Angefangen hat die Retabuisierung mit der political correctness, diesem vielleicht gut gemeinten, doch verhängnisvollen Irrtum Halbgebildeter, die Verhältnisse ließen sich durch den Sprachgebrauch ändern. Aus der Tabuisierung einzelner Begriffe entwickelten sich alsbald verinnerlichte Denkverbote, die total resistent sind gegenüber Fakten und Argumenten. Ähnlich wie Konvertiten reagieren Verfechter der political correctness oder des Zeitgeistes aggressiv auf Andersdenkende, mussten sie selbst doch mühsam lernen, ihre Zunge im Zaum zu halten. Diese Fehlleistung verlangen sie von allen anderen auch. Dies macht Diskussionen äußerst unerfreulich, weil unerwünschte Argumente nur mehr als moralisch verwerflich zurückgewiesen oder mit einem Lobbyismusvorwurf gekontert werden. Wer es immer noch wagt, Klimavorhersagen oder Antiraucherkampagnen zu hinterfragen, wird als gekauft diffamiert.

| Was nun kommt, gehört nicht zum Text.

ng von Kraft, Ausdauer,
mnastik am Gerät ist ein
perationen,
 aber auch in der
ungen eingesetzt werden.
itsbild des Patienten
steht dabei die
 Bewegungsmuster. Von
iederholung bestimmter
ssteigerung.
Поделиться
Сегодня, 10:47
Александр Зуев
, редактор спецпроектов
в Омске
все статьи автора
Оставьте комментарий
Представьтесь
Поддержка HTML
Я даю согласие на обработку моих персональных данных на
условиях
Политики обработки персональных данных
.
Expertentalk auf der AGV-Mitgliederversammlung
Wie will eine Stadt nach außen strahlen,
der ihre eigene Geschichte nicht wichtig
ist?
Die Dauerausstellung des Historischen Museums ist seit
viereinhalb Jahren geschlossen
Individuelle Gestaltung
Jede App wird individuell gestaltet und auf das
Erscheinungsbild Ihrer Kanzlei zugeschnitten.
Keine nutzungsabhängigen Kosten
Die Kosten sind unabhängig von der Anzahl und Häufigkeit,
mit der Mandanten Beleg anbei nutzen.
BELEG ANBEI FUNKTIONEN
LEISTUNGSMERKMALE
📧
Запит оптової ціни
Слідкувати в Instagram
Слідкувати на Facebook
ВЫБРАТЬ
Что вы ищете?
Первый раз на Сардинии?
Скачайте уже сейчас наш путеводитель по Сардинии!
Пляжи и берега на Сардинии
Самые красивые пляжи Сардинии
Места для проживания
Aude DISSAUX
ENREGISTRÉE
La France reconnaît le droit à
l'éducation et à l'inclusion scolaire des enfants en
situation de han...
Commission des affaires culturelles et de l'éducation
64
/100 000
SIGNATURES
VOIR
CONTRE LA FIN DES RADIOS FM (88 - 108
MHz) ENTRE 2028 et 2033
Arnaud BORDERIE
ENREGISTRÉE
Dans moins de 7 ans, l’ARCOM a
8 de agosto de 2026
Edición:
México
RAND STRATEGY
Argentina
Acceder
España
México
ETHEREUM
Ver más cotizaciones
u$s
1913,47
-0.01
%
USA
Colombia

Seit dem Triumph der Medien hat der Zeitgeist die erzieherische Wirkung der kirchlichen und weltlichen Obrigkeit übernommen. Nicht Zwang, sondern vermeintliche Einsicht aus medial vermittelter Alternativlosigkeit bewirkt eine Kastration des Denkens. Das Harmoniebedürfnis der jeder Selbstsicherheit verlustig gegangenen Spießer lähmt jeden intellektuellen Widerstand. Der gegenwärtige Zeitgeist ist der mir widerwärtigste, dem ich in meinem nun schon über sechzigjährigen Leben  ausgesetzt war. Und angesichts meines Alters ist es nur ein schwacher Trost, wenn Schopenhauer schon vor bald 200 Jahren bemerkt hat, „dass wir den wissenschaftlichen, literarischen und artistischen Zeitgeist ungefähr alle 30 Jahre deklarierten Bankrott machen sehen. In solcher Zeit nämlich haben alsdann die jedesmaligen Irrtümer sich so gesteigert, dass sie unter der Last ihrer Absurdität zusammenstürzen“. 30, jetzt vielleicht noch 20 Jahre sind eine lange Zeit, so alt will ich gar nicht werden, doch die Aussicht, eines fernen Tages noch die dummen Gesichter der entlarvten Schwätzer aus Wissenschaft und Politik zu sehen, könnte die Bürde des Alterns doch sehr erleichtern.